The Agent Pipeline
Brute.agent returns a Brute::Turn::AgentPipeline — a subclass of Rack::Builder that is simultaneously the builder and the agent. You configure it by chaining, and run it with .start:
agent = Brute.agent # => AgentPipeline
.use(Brute::Middleware::SystemPrompt) # => same pipeline (.use returns self)
.run ->(env) { ... } # => same pipeline (.run returns self)
env = agent.start("what changed?") # runs one turn, returns the env
A block form is equivalent (evaluated in the pipeline’s context):
agent = Brute.agent do
use Brute::Middleware::SystemPrompt
run ->(env) { ... }
end
The env
.start seeds a plain Hash and sends it through the stack:
| Key | Value |
|---|---|
:messages |
the conversation log — an Array of Brute::Message with role-tagging sugar (Brute.log) |
:events |
an event sink (<<-able); defaults to a null sink — see Events |
:metadata |
a scratch Hash for middleware (timing, session ids, …) |
:current_iteration |
the tool-loop counter, starts at 1 |
:tools |
set by the ToolPipeline middleware on the way in |
.start accepts a String (becomes a role: :user message), a Brute::Message, a Hash (coerced into one), an Array (used as the log), or nothing (empty log — useful when SessionLog provides the history).
The terminal run proc
The innermost app is the LLM call, and it is yours. Brute has no completion middleware and no LLM configuration — provider, model, and credentials all live in the proc, written with whatever library you like:
run do |env|
# 1. convert env[:messages] to your library's format (transport.dump_all)
# 2. make ONE completion, advertising env[:tools]
# 3. append the response back as Brute::Message values (transport.wrap_each)
end
The MessageTransport classes handle steps 1 and 3 for ruby_llm, llm.rb, openai and anthropic.
The proc does one completion per pass, not the whole loop — Loop::ToolResult re-invokes the stack while the model keeps calling tools, so Brute stays the turn manager.
Slash commands
map registers prompt templates, expanded before the turn starts. $ARGUMENTS is replaced with everything after the command:
agent = Brute.agent
.map("/weather", "Get the weather in the following location $ARGUMENTS")
.map("/echo") { "you said: $ARGUMENTS" }
.run ->(env) { ... }
agent.call("/weather London") # prompt becomes "Get the weather in the following location London"

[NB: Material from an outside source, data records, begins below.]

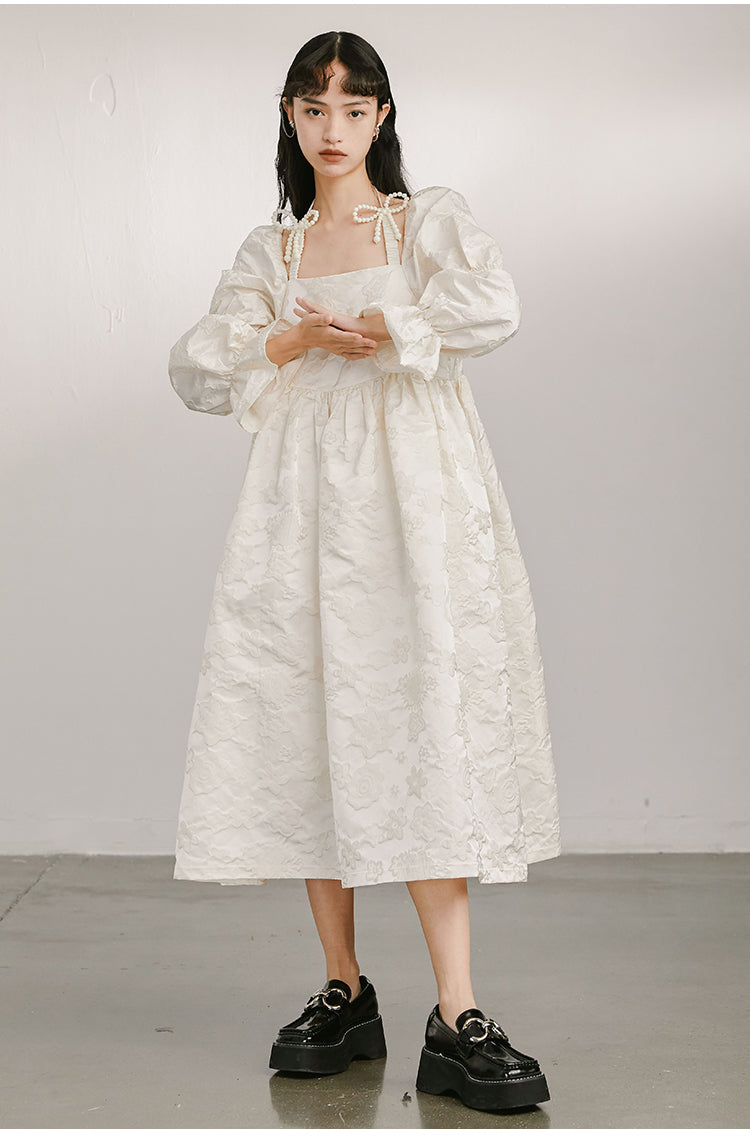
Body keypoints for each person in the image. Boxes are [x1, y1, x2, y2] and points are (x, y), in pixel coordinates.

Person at [168, 30, 562, 1114]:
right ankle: (344, 989)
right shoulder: (274, 250)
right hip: (302, 506)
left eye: (352, 108)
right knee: (310, 717)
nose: (332, 129)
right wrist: (294, 343)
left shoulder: (424, 221)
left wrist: (384, 323)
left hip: (417, 501)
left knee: (424, 716)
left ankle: (458, 1011)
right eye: (313, 109)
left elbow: (493, 305)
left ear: (382, 117)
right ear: (290, 118)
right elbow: (196, 364)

Agents from .ru strings and files
Because the pipeline is a Rack::Builder, an agent can be defined in rackup syntax and parsed at runtime:
agent = Brute::Turn::AgentPipeline.new_from_string(<<~RU, "(inline)")
use Brute::Middleware::SystemPrompt
run ->(env) { env[:messages].assistant("hi") }
RU
# or from a file:
agent = Brute::Turn::AgentPipeline.parse_file("agent.ru")
agent.start("hello")
This is also what lets an agent serve over HTTP — the same builder drops into a config.ru.
Pipelines everywhere
AgentPipeline composes Brute::Turn::Pipeline, a thin Rack::Builder subclass whose use/run return self for chaining. The same class powers ToolPipeline (tools with middleware) and SubAgent (agents as tools) — one mental model for the whole framework.